Les juridictions judiciaires comprennent dans ce domicile ses dépendances. Il s’agit nécessairement d’un lieu ou d’un local clos, dans lequel l’occupation physique humaine est possible. L’affectation qui lui est donnée est sans importance. Ce lieu ou ce local dispose généralement de liens étroits et immédiats avec le domicile personnel de la personne physique.

Le juge judiciaire interprète largement la notion de domicile. Il reconnaît en effet cette qualification au domicile professionnel de la personne physique. Il lui applique l’ensemble des critères jurisprudentiels de définition dégagés à propos du domicile personnel, à l’exception du critère d’habitabilité. Il ne s’attache pas, en effet, à l’affectation donnée au local ou au lieu. Le domicile professionnel peut ainsi être un lieu ou un local où s’exerce un travail, une profession, une industrie ou un commerce, dès lors que la personne physique pratique l’activité de manière effective et régulière. La détention d’un titre juridique d’occupation n’est pas obligatoire. Le juge judiciaire va au bout de sa logique d’extension en reconnaissant la protection des dépendances du domicile professionnel de la personne physique. Il leur applique la définition dégagée à propos des dépendances du domicile personnel.

Le processus jurisprudentiel d’extension de la notion de domicile s’achève enfin par l’application de cette notion, dans sa totalité, au domicile de la personne morale, aussi bien de droit privé que de droit public. Les critères jurisprudentiels de définition du domicile lui sont alors applicables. La détention d’un titre juridique d’occupation n’est pas indispensable. La personne morale doit en revanche occuper, de manière effective, le local ou le lieu, notamment en exerçant son activité de manière permanente. Les juridictions judiciaires exigent enfin que l’accès au lieu ou au local soit réglementé et soumis à autorisation et non

101 ouvert au public. Les dépendances du domicile de la personne morale sont également protégées.

Au regard de ces critères jurisprudentiels de définition de la notion, il apparaît que le domicile protégé par l’inviolabilité du domicile peut être le domicile défini par l’alinéa 1er

de l’article 102 du Code civil, c’est-à-dire le lieu du principal établissement d’une personne.

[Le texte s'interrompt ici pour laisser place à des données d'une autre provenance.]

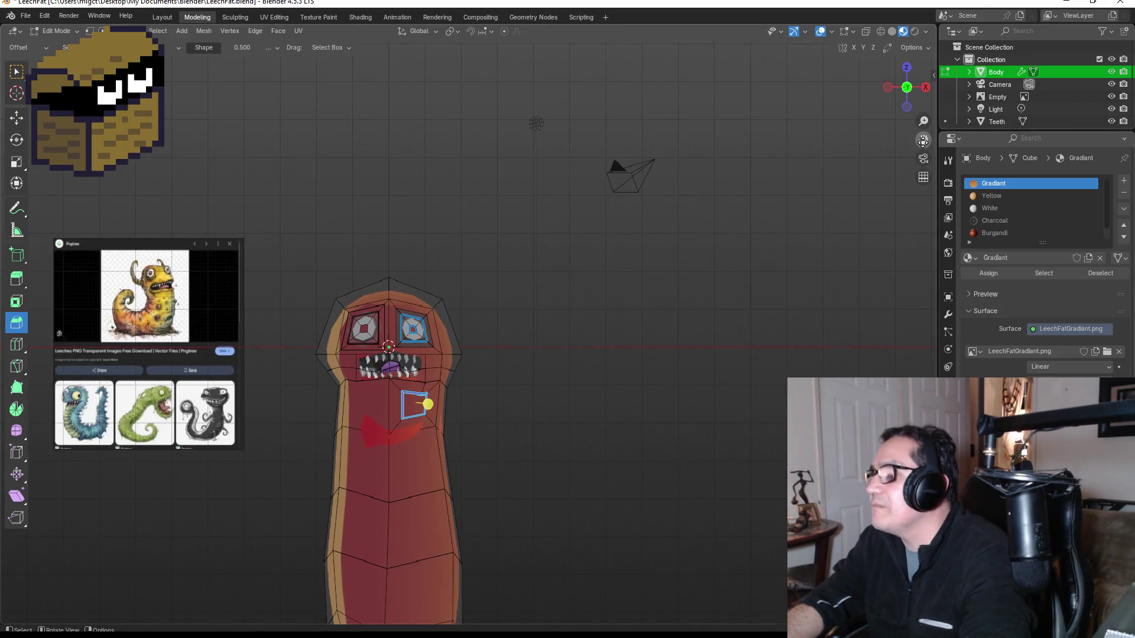
pyautogui.hscroll(-5, 356, 219)
pyautogui.scroll(8, 348, 294)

Il ne se limite cependant pas à cette seule idée. Sa conception est bien plus vaste. Elle ne coïncide pas par ailleurs avec les autres types de domicile prévus par ce même Code, tel que le domicile élu ou le domicile légal.

Le juge judiciaire reconnaît la qualification de domicile à des situations très variées. Sans doute dans un souci de transparence, de clarté et de sécurité juridique à l’égard du justiciable, il a élaboré une définition générale du domicile. Il s’est fondé sur les critères jurisprudentiels de définition du domicile. « Le mot domicile […] ne signifie pas seulement le lieu où une personne a son principal établissement, mais encore le lieu où, qu’elle y habite ou non, elle a le droit de se dire chez elle, quels que soient le titre juridique de son occupation et l’affectation donnée aux locaux »1. L’intelligibilité de cette définition est à souligner. L’entrée en vigueur de l’actuel Code pénal, le 1er

mars 1994, n’a pas modifié la conception du domicile instaurée par les juridictions judiciaires.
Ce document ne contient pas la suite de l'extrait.